Nat City is offering $39.50 a share for Fidelity, a 9.4% premium to Fidelity's closing price Wednesday. Scott Siefers of Sandler O'Neill & Partners LP wrote in a research note issued Thursday that Fidelity usually trades at about $32, but the price has risen recently on merger speculation. The price of the Harbor deal was a 20% premium to the seller's July 10 closing price.

Mr. Daberko vigorously defended the Harbor deal, and said in an interview after Thursday's call that he expects a 13% internal rate of return from Fidelity, which is based in West Palm Beach.

"This company's net income has grown 30% compounded in the last five years," he said of Fidelity. "It's in one of the fastest-growing areas of the country. You pay up for that, but the price that we paid will create value for shareholders."

Nat City has 1,200 branches in seven Midwest states, though its commercial business is nationwide.

Fidelity has $4.2 billion of assets and 52 branches. Commercial loans and commercial real estate loans make up 40% of its loan portfolio. Harbor Florida, of Fort Pierce, has $3 billion of assets and 40 branches, and its loan portfolio is about 20% commercial.

The Harbor Florida deal is expected to close in the fourth quarter, and the Fidelity deal in the first quarter of 2007.

Harbor Florida ranked No. 1 in its home county of St. Lucie in deposit market share, according to data through June 30, 2005, the latest available from the Federal Deposit Insurance Corp. Fidelity was No. 3 in deposits in Palm Beach County. Both companies had been rumored to be on the block for months, though many analysts pegged Colonial BancGroup Inc. of Montgomery, Ala., as the likeliest buyer.

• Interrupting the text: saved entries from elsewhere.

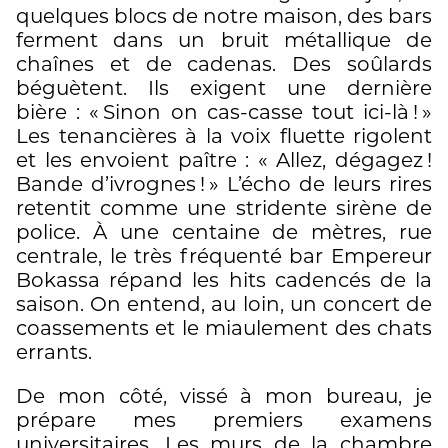
quelques blocs de notre maison, des bars
ferment dans un bruit métallique de
chaînes et de cadenas. Des soûlards
béguètent. Ils exigent une dernière
bière : « Sinon on cas-casse tout ici-là ! »
Les tenancières à la voix fluette rigolent
et les envoient paître : « Allez, dégagez !
Bande d’ivrognes ! » L’écho de leurs rires
retentit comme une stridente sirène de
police. À une centaine de mètres, rue
centrale, le très fréquenté bar Empereur
Bokassa répand les hits cadencés de la
saison. On entend, au loin, un concert de
coassements et le miaulement des chats
errants.
De mon côté, vissé à mon bureau, je
prépare mes premiers examens
universitaires. Les murs de la chambre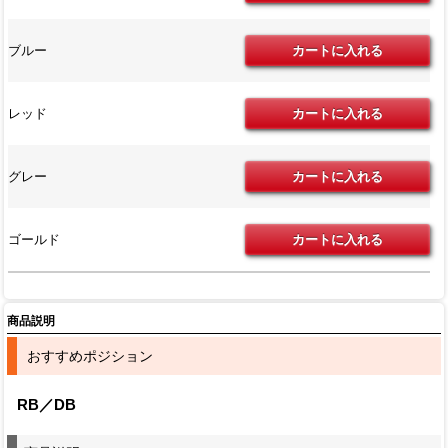
ブルー
レッド
グレー
ゴールド
商品説明
おすすめポジション
RB／DB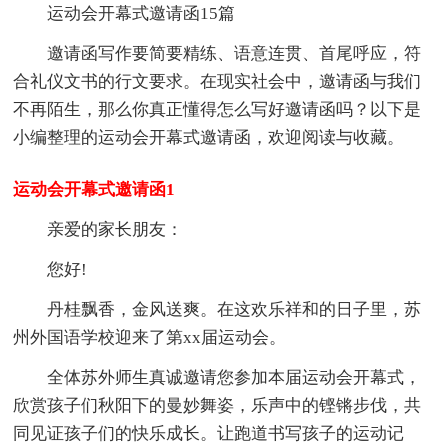
运动会开幕式邀请函15篇
邀请函写作要简要精练、语意连贯、首尾呼应，符
合礼仪文书的行文要求。在现实社会中，邀请函与我们
不再陌生，那么你真正懂得怎么写好邀请函吗？以下是
小编整理的运动会开幕式邀请函，欢迎阅读与收藏。
运动会开幕式邀请函1
亲爱的家长朋友：
您好!
丹桂飘香，金风送爽。在这欢乐祥和的日子里，苏
州外国语学校迎来了第xx届运动会。
全体苏外师生真诚邀请您参加本届运动会开幕式，
欣赏孩子们秋阳下的曼妙舞姿，乐声中的铿锵步伐，共
同见证孩子们的快乐成长。让跑道书写孩子的运动记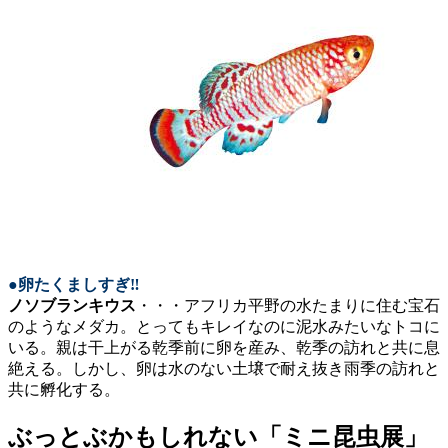
●卵たくましすぎ‼
ノソブランキウス
・・・アフリカ平野の水たまりに住む宝石
のようなメダカ。とってもキレイなのに泥水みたいなトコに
いる。親は干上がる乾季前に卵を産み、乾季の訪れと共に息
絶える。しかし、卵は水のない土壌で耐え抜き雨季の訪れと
共に孵化する。
ぶっとぶかもしれない「ミニ昆虫展」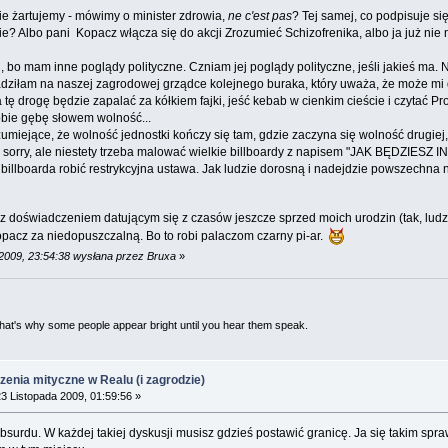
bie żartujemy - mówimy o minister zdrowia,
ne c'est pas
? Tej samej, co podpisuje si
 Albo pani Kopacz włącza się do akcji Zrozumieć Schizofrenika, albo ja już nie
, bo mam inne poglądy polityczne. Czniam jej poglądy polityczne, jeśli jakieś ma. 
adziłam na naszej zagrodowej grządce kolejnego buraka, który uważa, że może mi
 tę drogę będzie zapalać za kółkiem fajki, jeść kebab w cienkim cieście i czytać 
obie gębę słowem wolność...
zumiejące, że wolność jednostki kończy się tam, gdzie zaczyna się wolność drugi
- to sorry, ale niestety trzeba malować wielkie billboardy z napisem "JAK BĘDZ
 billboarda robić restrykcyjna ustawa. Jak ludzie dorosną i nadejdzie powszechna 
 doświadczeniem datującym się z czasów jeszcze sprzed moich urodzin (tak, ludzie
pacz za niedopuszczalną. Bo to robi palaczom czarny pi-ar.
 2009, 23:54:38 wysłana przez Bruxa
»
 That's why some people appear bright until you hear them speak.
rzenia mityczne w Realu (i zagrodzie)
3 Listopada 2009, 01:59:56 »
urdu. W każdej takiej dyskusji musisz gdzieś postawić granicę. Ja się takim spraw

Nat City said it would retain both companies' senior management teams. Vince A. Elhilow, Fidelity's chairman, chief executive, and president, and Michael J. Brown Sr., Harbor Florida's chairman and CEO, would oversee their old businesses on joining National City.

Peter Raskind, a vice chairman at National City and the head of its consumer business, said during the conference call, "At some point in the future we expect to integrate our Florida operations into one unit, but in the near term we will adopt this approach to minimize the integration risk." Mr. Elhilow, 66, and Mr. Brown, 65, would report to Mr. Raskind.

Nat City said the two Florida companies have minimal branch overlap. "We think another 10 to 15 branches will fill in Fidelity's Palm Beach County presence and provide expansion opportunities along the outskirts of its footprint," Mr. Raskind said. "Combined now with 10 to 15 de novos for Harbor and we're looking at 20 to 30 new-builds over the next several years."

To help Fidelity become a banking company rather than a thrift, Nat City said it would bring its wealth management, which Fidelity outsources, in-house. Also, Nat City said it could beef up Fidelity's small-business unit.

Nat City continues to seek a buyer for its nonprime mortgage company, First Franklin Financial Corp. of San Jose. Mr. Daberko said it hopes to have a deal for First Franklin by the end of the third quarter.